Page excerpt —
------------------------
“Multi-tasking” took on a whole new meaning for me the other day when I conducted two mediations simultaneously-that is at the same time! Sounds strange, doesn’t it?

It came about at the last minute. I had one scheduled for the morning but during the previous afternoon, defense counsel telephoned to advise that she had another matter with the same plaintiff’s counsel and asked if I would do the second one at the same time. I thought about it for a while. Two issues came to mind: the logistics, and whether I could do a good job. I emailed a colleague for advice and she advised against it (being a conservative soul). However, I love challenges. I like to mediate “dangerously” as some of my other colleagues would say. So I decided to do the double mediation if I could sort out the logistics. Do I have enough conference rooms? Will I be able to glide from room to room, and will counsel be able to do so, if need be? I spent some time on this issue. After some thought I was able to sort out the logistics in my mind - two separate conference rooms for plaintiff’s counsel so she could speak to each client privately and one conference room for defendant. With both issues resolved in my head- I figured “why not?” If counsel were agreeable and wanted to do it, I should give it a try. So, I said “yes,” albeit with trepidation.

That morning, I came to my office feeling nervous and apprehensive. I wanted everything to go smoothly. I was still trying to figure out how to make the most efficient use of time without keep each plaintiff and the defendant waiting too long.
------------------------
Raw data —
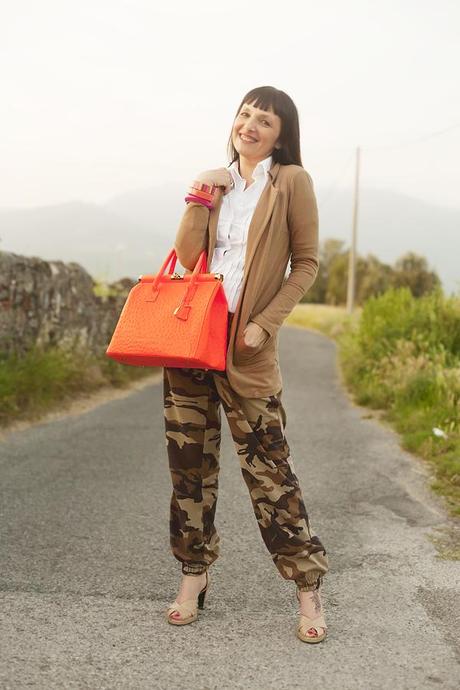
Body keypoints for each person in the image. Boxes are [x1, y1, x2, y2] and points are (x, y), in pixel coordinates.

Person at [163, 86, 329, 643]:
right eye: (245, 115)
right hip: (192, 345)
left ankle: (307, 589)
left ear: (282, 134)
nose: (250, 126)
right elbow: (187, 257)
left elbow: (305, 264)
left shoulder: (291, 183)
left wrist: (265, 323)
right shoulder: (215, 181)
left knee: (270, 473)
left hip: (249, 351)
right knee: (190, 468)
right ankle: (194, 574)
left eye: (265, 120)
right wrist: (200, 195)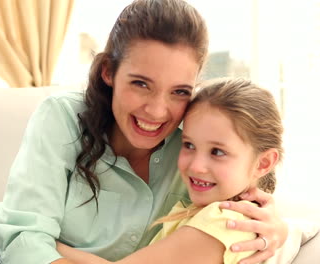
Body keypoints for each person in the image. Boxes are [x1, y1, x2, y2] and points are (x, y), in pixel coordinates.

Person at [0, 1, 287, 264]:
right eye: (141, 84)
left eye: (179, 92)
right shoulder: (63, 117)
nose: (157, 110)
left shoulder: (195, 146)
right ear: (109, 73)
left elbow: (244, 208)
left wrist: (278, 230)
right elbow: (24, 241)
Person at [55, 77, 284, 264]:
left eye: (217, 152)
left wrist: (42, 242)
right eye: (189, 145)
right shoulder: (214, 213)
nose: (196, 166)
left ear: (263, 163)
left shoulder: (225, 222)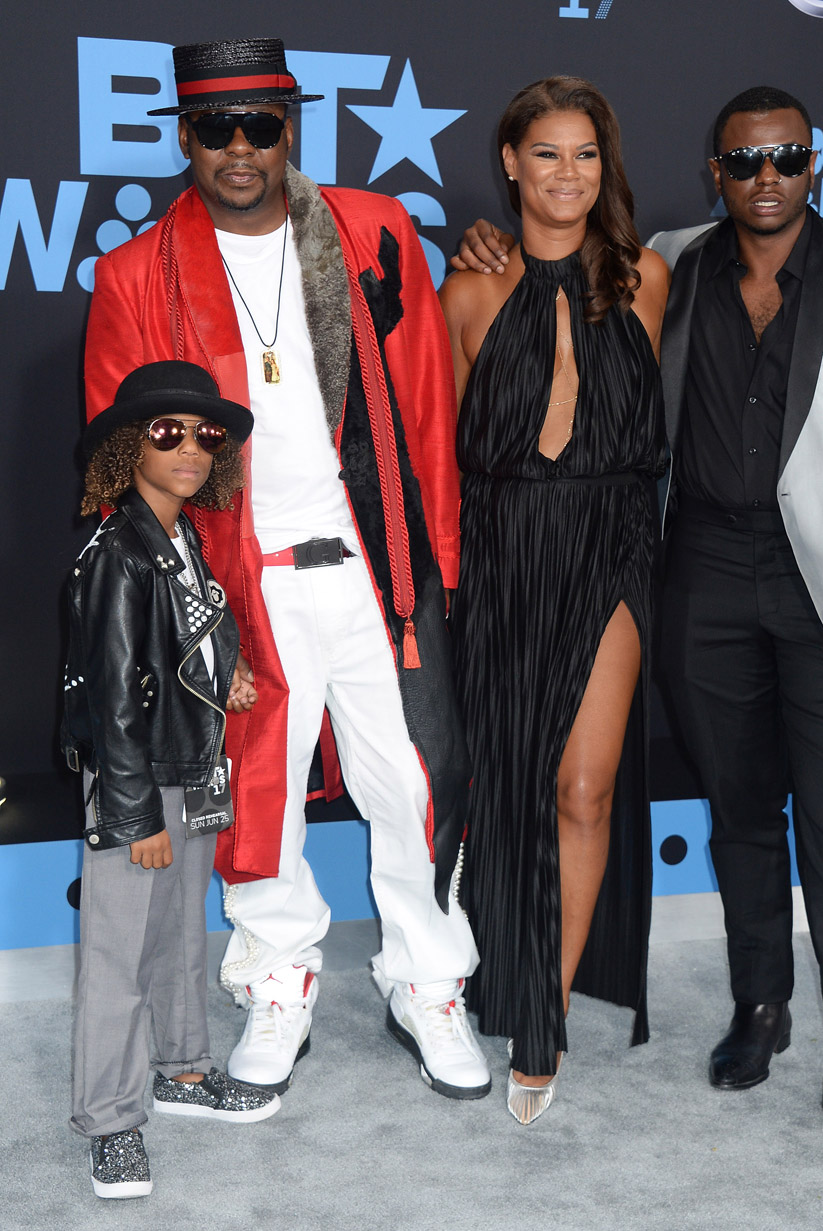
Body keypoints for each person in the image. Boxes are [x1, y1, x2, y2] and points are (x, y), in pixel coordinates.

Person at [455, 83, 823, 1136]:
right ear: (714, 173)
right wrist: (488, 249)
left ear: (812, 163)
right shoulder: (674, 262)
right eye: (744, 163)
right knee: (737, 812)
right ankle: (759, 1007)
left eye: (785, 159)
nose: (765, 178)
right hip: (699, 575)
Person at [84, 38, 489, 1101]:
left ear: (290, 127)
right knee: (259, 794)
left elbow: (426, 408)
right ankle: (277, 978)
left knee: (413, 780)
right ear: (184, 136)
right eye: (216, 127)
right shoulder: (136, 274)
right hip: (236, 579)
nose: (240, 148)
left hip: (372, 563)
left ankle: (426, 979)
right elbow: (121, 459)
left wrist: (437, 560)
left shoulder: (371, 232)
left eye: (260, 123)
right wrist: (174, 603)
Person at [439, 77, 669, 1123]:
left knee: (585, 787)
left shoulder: (647, 280)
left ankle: (549, 1015)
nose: (566, 174)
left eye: (584, 155)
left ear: (602, 165)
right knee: (513, 790)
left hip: (612, 547)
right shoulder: (472, 289)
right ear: (510, 163)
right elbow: (446, 456)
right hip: (502, 555)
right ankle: (504, 974)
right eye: (546, 154)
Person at [63, 360, 278, 1199]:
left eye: (206, 434)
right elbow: (111, 699)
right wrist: (132, 818)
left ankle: (183, 1070)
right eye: (166, 432)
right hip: (138, 786)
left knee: (183, 936)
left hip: (187, 771)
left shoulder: (180, 539)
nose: (190, 447)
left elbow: (175, 648)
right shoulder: (118, 552)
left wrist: (224, 675)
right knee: (118, 956)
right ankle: (111, 1119)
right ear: (129, 445)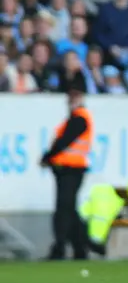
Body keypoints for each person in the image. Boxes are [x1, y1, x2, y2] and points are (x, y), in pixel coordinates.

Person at [40, 74, 93, 260]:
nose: (71, 99)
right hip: (67, 169)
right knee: (69, 210)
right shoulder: (75, 117)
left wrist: (47, 156)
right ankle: (81, 247)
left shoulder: (79, 118)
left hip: (71, 169)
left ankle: (60, 247)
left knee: (63, 210)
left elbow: (64, 141)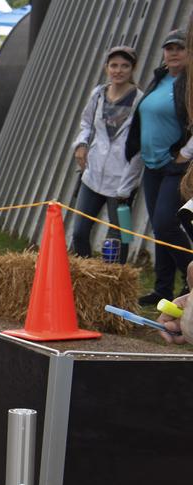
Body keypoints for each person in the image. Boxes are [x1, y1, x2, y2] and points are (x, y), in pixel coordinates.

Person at [125, 29, 192, 305]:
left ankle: (190, 281)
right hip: (152, 166)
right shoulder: (160, 79)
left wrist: (184, 153)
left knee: (166, 223)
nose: (173, 52)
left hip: (175, 166)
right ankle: (163, 288)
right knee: (159, 226)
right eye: (168, 48)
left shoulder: (190, 84)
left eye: (179, 47)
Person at [69, 45, 142, 263]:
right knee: (79, 232)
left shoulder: (140, 100)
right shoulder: (98, 94)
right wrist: (81, 144)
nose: (118, 70)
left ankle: (115, 283)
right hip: (92, 176)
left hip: (121, 181)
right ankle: (86, 275)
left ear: (132, 69)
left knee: (119, 238)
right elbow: (86, 124)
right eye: (114, 65)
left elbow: (138, 146)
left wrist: (128, 185)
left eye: (124, 66)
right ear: (106, 68)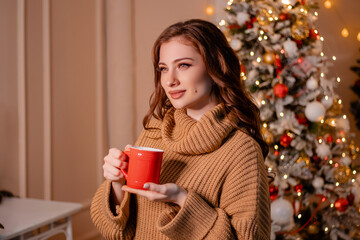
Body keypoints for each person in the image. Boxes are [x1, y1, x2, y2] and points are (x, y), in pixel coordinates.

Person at [90, 19, 271, 240]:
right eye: (163, 69)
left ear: (215, 67)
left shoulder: (242, 151)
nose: (169, 80)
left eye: (183, 65)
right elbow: (116, 232)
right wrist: (117, 183)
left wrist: (182, 199)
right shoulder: (155, 131)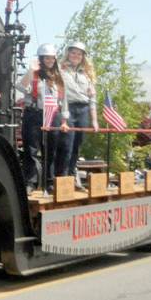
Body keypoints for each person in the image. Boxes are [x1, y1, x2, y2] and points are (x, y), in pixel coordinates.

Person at [20, 44, 69, 191]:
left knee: (51, 150)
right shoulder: (33, 75)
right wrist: (31, 70)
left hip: (53, 115)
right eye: (47, 57)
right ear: (41, 59)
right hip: (33, 114)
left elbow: (64, 100)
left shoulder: (58, 77)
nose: (50, 60)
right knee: (31, 149)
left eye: (52, 58)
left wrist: (64, 120)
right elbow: (20, 86)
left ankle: (49, 182)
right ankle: (31, 182)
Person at [58, 41, 98, 189]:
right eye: (73, 52)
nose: (75, 56)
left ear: (83, 57)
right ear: (68, 53)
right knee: (66, 145)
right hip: (67, 108)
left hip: (83, 110)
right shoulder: (60, 70)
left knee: (76, 146)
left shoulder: (86, 74)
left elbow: (92, 97)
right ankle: (63, 179)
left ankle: (72, 175)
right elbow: (60, 94)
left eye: (79, 54)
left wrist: (94, 120)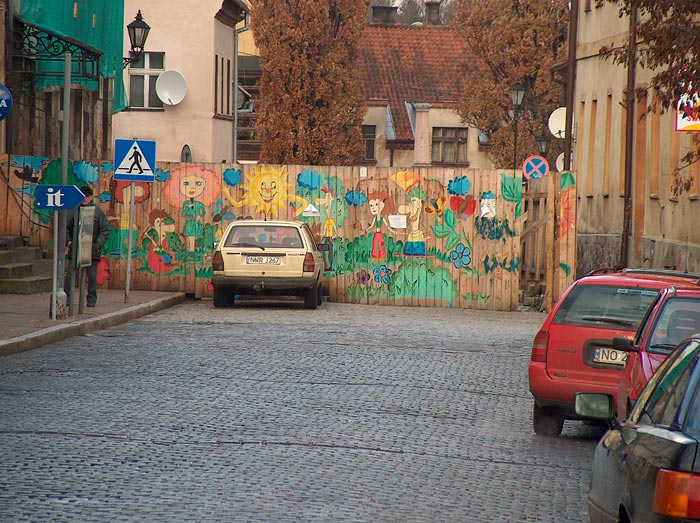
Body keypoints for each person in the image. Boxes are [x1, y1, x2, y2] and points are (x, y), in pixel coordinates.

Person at [64, 185, 110, 307]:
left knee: (92, 277)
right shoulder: (73, 211)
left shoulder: (98, 212)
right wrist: (68, 242)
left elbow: (104, 230)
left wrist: (98, 244)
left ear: (91, 197)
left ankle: (91, 300)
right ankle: (67, 298)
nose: (84, 199)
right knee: (70, 275)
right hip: (75, 249)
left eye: (87, 196)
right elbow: (66, 228)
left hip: (92, 250)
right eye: (82, 196)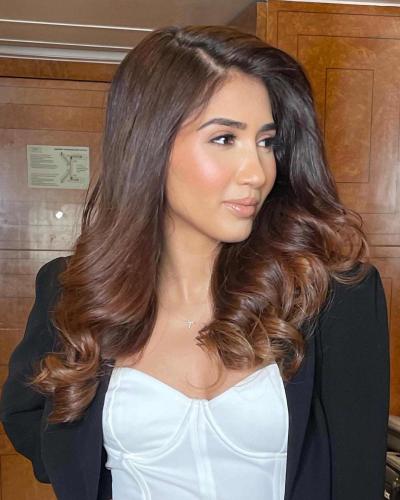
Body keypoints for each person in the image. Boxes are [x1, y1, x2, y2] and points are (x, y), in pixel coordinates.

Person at [0, 24, 390, 500]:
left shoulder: (333, 296)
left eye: (266, 142)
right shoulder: (73, 288)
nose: (257, 172)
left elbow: (356, 475)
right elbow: (30, 418)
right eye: (225, 138)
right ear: (150, 145)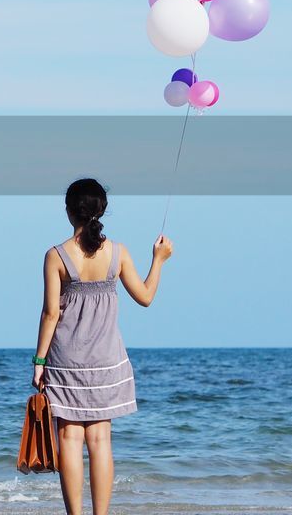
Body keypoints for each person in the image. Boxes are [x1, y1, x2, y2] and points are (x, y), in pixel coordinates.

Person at [31, 178, 172, 515]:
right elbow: (146, 297)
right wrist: (160, 260)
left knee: (69, 440)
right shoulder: (118, 253)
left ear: (69, 212)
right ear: (101, 211)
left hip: (66, 360)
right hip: (107, 360)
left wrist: (38, 360)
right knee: (100, 441)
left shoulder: (56, 256)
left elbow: (51, 313)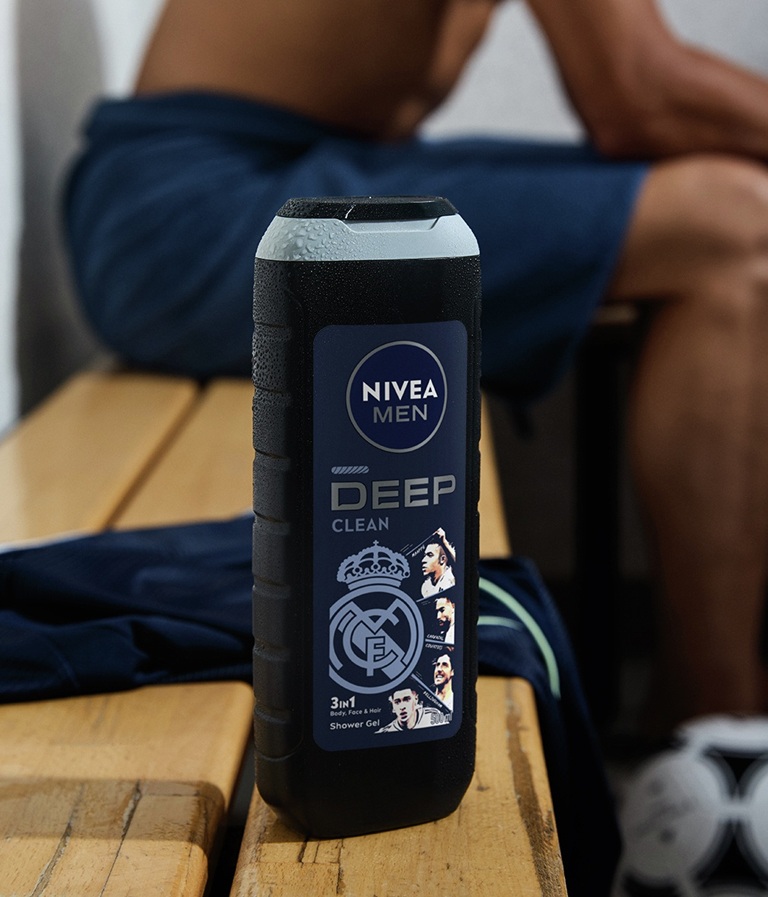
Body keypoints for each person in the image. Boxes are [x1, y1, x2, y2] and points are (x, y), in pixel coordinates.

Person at [63, 0, 768, 739]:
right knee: (736, 224)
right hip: (189, 211)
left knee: (719, 197)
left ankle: (715, 706)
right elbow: (639, 95)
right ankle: (715, 723)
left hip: (304, 171)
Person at [377, 687, 444, 732]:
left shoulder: (434, 717)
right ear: (393, 705)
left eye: (407, 699)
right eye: (397, 702)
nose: (402, 707)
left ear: (416, 699)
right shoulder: (385, 732)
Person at [420, 530, 456, 598]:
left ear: (442, 559)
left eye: (430, 555)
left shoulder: (452, 577)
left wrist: (444, 542)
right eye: (425, 555)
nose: (423, 560)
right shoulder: (425, 587)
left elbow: (460, 563)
------------------------
Complete the following —
a - In the account of the double mediation, what advice did the colleague the author emailed give?
b - List every question that appears in the account of the double mediation, including quoted ones.
c - Carry on the account of the double mediation from its last sentence.

Written responses —
a - She advised against doing the double mediation.

b -
- "Sounds strange, doesn't it?"
- "Do I have enough conference rooms?"
- "Will I be able to glide from room to room, and will counsel be able to do so, if need be?"
- "why not?"

c -
So…I started. While normally, I might start a mediation with a joint session, I knew using separate sessions throughout these mediations was the only way to do this. I met with one plaintiff and counsel, went through the preliminaries and then learned from her what her case was about. While I went to speak with defense counsel about the first case, plaintiff’s counsel met with her second plaintiff. After meeting with defense counsel, I than met with the second plaintiff and counsel, went through the preliminaries and then learned about her case. As I left the room, I discussed with plaintiff’s counsel the defendant’s response to the first plaintiff’s position in the first case so that she could confer with the first plaintiff while I again conferred with defendant and her counsel on the second case. When I finished conferring with defendant and her counsel, I met with plaintiff’s counsel to discuss both matters. At this point, it seemed appropriate for me to meet with both counsel to discuss both matters and so we did. Luckily, plaintiffs’ and defense counsel knew each other, had many cases together, and based on their relationship were able to meet cordially and discuss both cases in a candid fashion. (I doubt this would have gone as smoothly had opposing counsel been strangers to each other.) This round-robin continued as I went from room to room, trying always to keep neither the plaintiffs nor the defendant waiting too long.

Somehow, we managed to settle one of the cases and to determine that more information gathering was needed before the second matter might be resolved.

As I moved between the plaintiffs, I wondered how each plaintiff felt, knowing that she had only 50% of her counsel’s attention and guidance (as well as my attention) due to the other plaintiff in the other room. No doubt, plaintiff’s counsel felt a bit awkward moving between her two clients. Was something lost in the “process” of mediation? Standard VI in the ABA Model Standards of Conduct for Mediators (September 2005) is entitled “Quality Of The Process” and provides, among other things, that a “mediator shall conduct a mediation…in a manner that promotes…procedural fairness…” To do this, among other caveats to this Standard, “A mediator should agree to mediate only when the mediator is prepared to commit the attention essential to an effective mediation.”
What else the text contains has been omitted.